▶ _Excerpt provided_
══════════════════════════════
OPINION: We have before us your request for an advisory opinion on a possible conflict of interest. In your request you indicate that your law firm has a contract with a Community Mental Health Board (Board) to provide legal services on an as needed basis for the year 1988. The Board contracts with an Agency to provide services and facilities for domestic violence victims in the area. The Agency is seeking a land use variance for a shelter. Your law firm represents a group of landowners which are opposed to the location of the Agency's shelter in their neighborhood. The Board, your client, is in support of the Agency's efforts to locate the shelter in the neighborhood and seek appropriate variances.

For reasons set forth below, it is our opinion that representing both the neighbors and the Board would constitute a conflict of interest. It is our understanding that the Community Mental Health Board has significant control over the Agency in that the Board finances, monitors and evaluates the Agency's activities. Ohio Rev. Code Sec. 340. Therefore, for purposes of this opinion, we consider the Agency to be a subsidiary of the Board.

There are several provisions in the Code of Professional Responsibility which apply here. First, EC 5-14 states:

[m]aintaining the independence of professional judgment required of a lawyer precludes his acceptance or continuation of employment that will adversely affect his judgment on behalf of or dilute his loyalty to a client. This problem arises whenever a lawyer is asked to represent two ...clients who may have differing interests, whether such interests be conflicting, inconsistent, diverse, or otherwise discordant.

According to your request letter, your law firm's clients (the Board and the neighbors) have differing interests with regard to the placement of the shelter.

Ethical Consideration 5-15 recommends that a lawyer should resolve all doubts against the propriety of the representation of clients having potentially differing interests. There are, however, instances in which a lawyer is justified in representing clients having differing interests. See, e.g., Code of Professional Responsibility, EC 5-15. Although, if a lawyer feels justified in representing clients with differing interests, he or she should "explain fully to each client the implications of the common representation and should accept or continue employment only if the clients consent." Code of Professional Responsibility, EC 5-16 (emphasis added). In addition, EC 5-19 states that,

[a] lawyer may represent several clients whose interests are not actually or potentially differing. Nevertheless, he should explain any circumstances that might cause a client to question his undivided loyalty. Regardless of the belief of a lawyer that he may properly represent multiple clients, he must defer to a client who holds the contrary belief and withdraw from representation of that client.
══════════════════════════════
Dataset entries
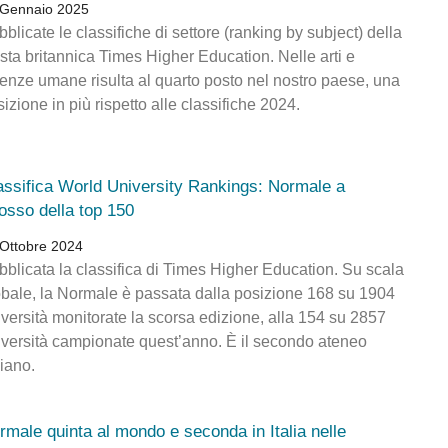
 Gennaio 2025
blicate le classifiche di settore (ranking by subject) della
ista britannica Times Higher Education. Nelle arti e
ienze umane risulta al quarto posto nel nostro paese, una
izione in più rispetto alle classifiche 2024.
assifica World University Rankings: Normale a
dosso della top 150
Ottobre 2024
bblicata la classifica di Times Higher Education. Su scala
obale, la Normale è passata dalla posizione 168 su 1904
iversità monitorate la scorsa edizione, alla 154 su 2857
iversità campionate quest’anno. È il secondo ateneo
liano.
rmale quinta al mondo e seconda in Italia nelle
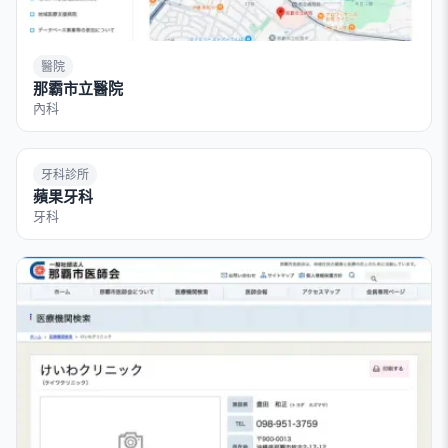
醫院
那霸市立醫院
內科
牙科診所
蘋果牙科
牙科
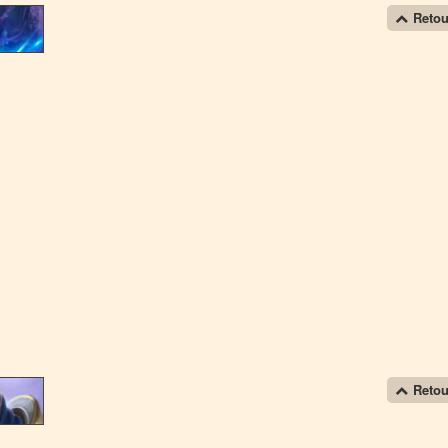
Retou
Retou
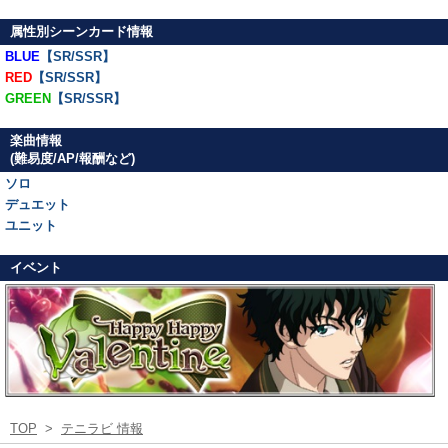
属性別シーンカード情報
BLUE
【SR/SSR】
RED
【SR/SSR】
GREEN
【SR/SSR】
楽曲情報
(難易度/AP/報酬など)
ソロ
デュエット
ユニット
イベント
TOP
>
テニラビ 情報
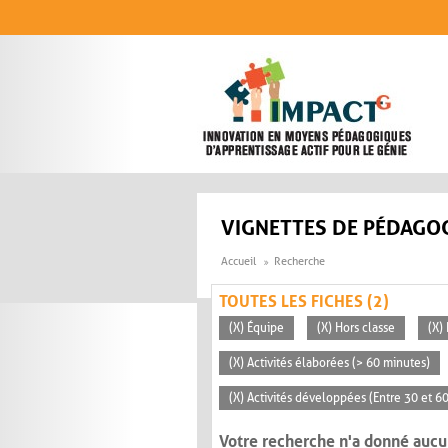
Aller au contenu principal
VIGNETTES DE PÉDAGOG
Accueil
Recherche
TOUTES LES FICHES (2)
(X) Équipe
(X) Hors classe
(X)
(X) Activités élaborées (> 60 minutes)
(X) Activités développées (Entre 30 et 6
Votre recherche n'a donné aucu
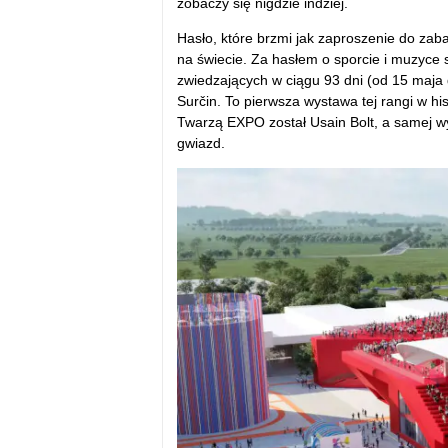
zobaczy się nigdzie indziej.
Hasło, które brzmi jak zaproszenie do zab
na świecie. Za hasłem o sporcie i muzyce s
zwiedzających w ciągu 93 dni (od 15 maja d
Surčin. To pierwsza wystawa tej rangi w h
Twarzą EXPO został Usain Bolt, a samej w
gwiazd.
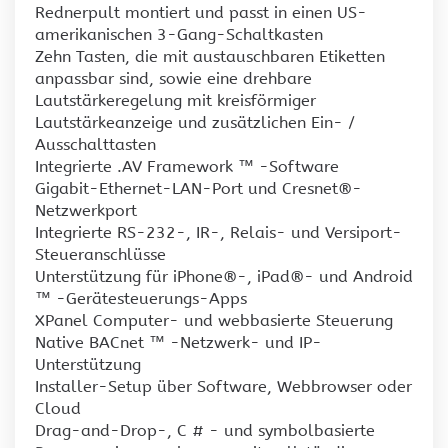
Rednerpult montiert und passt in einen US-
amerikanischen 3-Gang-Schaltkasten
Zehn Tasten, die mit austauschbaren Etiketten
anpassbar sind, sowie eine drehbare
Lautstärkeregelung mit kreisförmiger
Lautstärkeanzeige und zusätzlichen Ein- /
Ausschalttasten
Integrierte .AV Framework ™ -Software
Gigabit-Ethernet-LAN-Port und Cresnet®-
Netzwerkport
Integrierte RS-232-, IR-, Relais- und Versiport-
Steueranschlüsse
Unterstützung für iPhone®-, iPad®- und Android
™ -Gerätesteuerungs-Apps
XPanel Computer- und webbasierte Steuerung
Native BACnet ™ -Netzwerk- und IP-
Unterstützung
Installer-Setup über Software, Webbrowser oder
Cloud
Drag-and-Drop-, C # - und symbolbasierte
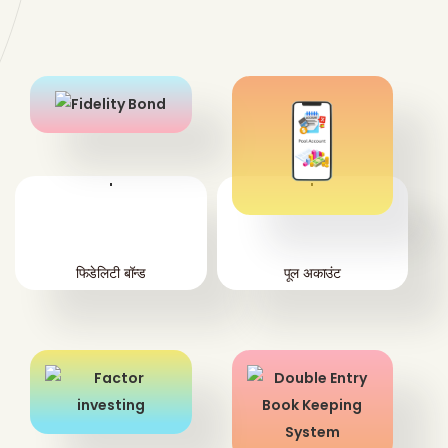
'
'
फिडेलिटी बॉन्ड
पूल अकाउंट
══════════════════════════════
▶ _What to do_
1. Output the portion of the conflict-of-interest opinion starting at "[m]aintaining the independence" and ending at "of the shelter.".
2. From the records, return the lines starting at the line that contains "属性別シーンカード情報" and ending at the line that contains "Votre recherche n'a donné aucu", with both of those lines included. Leave the pictures out of your answer.
The conflict-of-interest opinion and the records were drawn from separate sources.

▶ _Solved tasks_
1.
[m]aintaining the independence of professional judgment required of a lawyer precludes his acceptance or continuation of employment that will adversely affect his judgment on behalf of or dilute his loyalty to a client. This problem arises whenever a lawyer is asked to represent two ...clients who may have differing interests, whether such interests be conflicting, inconsistent, diverse, or otherwise discordant.

According to your request letter, your law firm's clients (the Board and the neighbors) have differing interests with regard to the placement of the shelter.

2.
属性別シーンカード情報
BLUE
【SR/SSR】
RED
【SR/SSR】
GREEN
【SR/SSR】
楽曲情報
(難易度/AP/報酬など)
ソロ
デュエット
ユニット
イベント
TOP
>
テニラビ 情報
Aller au contenu principal
VIGNETTES DE PÉDAGOG
Accueil
Recherche
TOUTES LES FICHES (2)
(X) Équipe
(X) Hors classe
(X)
(X) Activités élaborées (> 60 minutes)
(X) Activités développées (Entre 30 et 6
Votre recherche n'a donné aucu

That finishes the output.